Action item = List each line of the data that holds the string "label".

Source data =
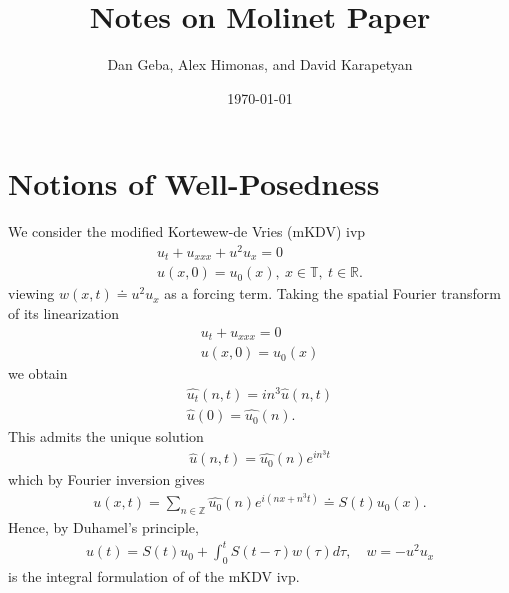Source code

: \documentclass[12pt,reqno]{amsart}
\numberwithin{equation}{section}  %
\newcommand{\rr}{\mathbb{R}}
\newcommand{\zz}{\mathbb{Z}}
\newcommand{\ci}{\mathbb{T}}
\newcommand{\wh}{\widehat}
\begin{document}
\title{Notes on Molinet Paper}
\author{Dan Geba, Alex Himonas, and David Karapetyan}
\address{Department of Mathematics  \\
    University  of Notre Dame\\
        Notre Dame, IN 46556 }
        \date{\today}
        \maketitle
        \section{Notions of Well-Posedness}
        We consider the modified 
        Kortewew-de Vries (mKDV) ivp
        \begin{gather}
          \label{mkdv}
          u_{t} + u_{xxx} + u^{2} u_{x} = 0
          \\
          u(x,0) = u_{0}(x), \ x \in \ci, \ t \in \rr.
          \label{mkdv-init}
        \end{gather}
        viewing $w(x,t) \doteq u^{2} u_{x}$ as a forcing term.
        Taking the spatial Fourier transform of its linearization
        \begin{gather*}
          \label{lin-mkdv}
          u_{t} + u_{xxx} =0
          \\
          u(x,0) = u_{0}(x)
          \label{lin-mkdv-init}
        \end{gather*}
 we obtain
 \begin{equation*}
 \begin{split}
   \wh{u_{t}}(n, t) =  i n^{3}\wh{u}(n,t) 
   \\
   \wh{u}(0) = \wh{u_{0}}(n).
 \end{split}
 \end{equation*}
 This admits the unique solution
 \begin{equation*}
 \begin{split}
   \wh{u}(n,t) = \wh{u_{0}}(n) e^{i n^{3}t}
 \end{split}
 \end{equation*}
 which by Fourier inversion gives
 \begin{equation*}
 \begin{split}
   u(x,t) = \sum_{n \in \zz} \wh{u_{0}}(n) e^{i\left( nx + n^{3}t \right)} \doteq S(t)u_{0}(x).  \end{split}
 \end{equation*}
Hence, by Duhamel's principle, 
%
%
\begin{equation}
  \label{int-reform-mkdv}
\begin{split}
  u(t) = S(t)u_{0} + \int_{0}^{t} S(t- \tau) w(\tau) d \tau, \quad w =
  -u^{2}u_{x}
\end{split}
\end{equation}
%
%
is the integral formulation of of the mKDV ivp. 
\end{document}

Result of this exercise =
          \label{mkdv}
          \label{mkdv-init}
          \label{lin-mkdv}
          \label{lin-mkdv-init}
  \label{int-reform-mkdv}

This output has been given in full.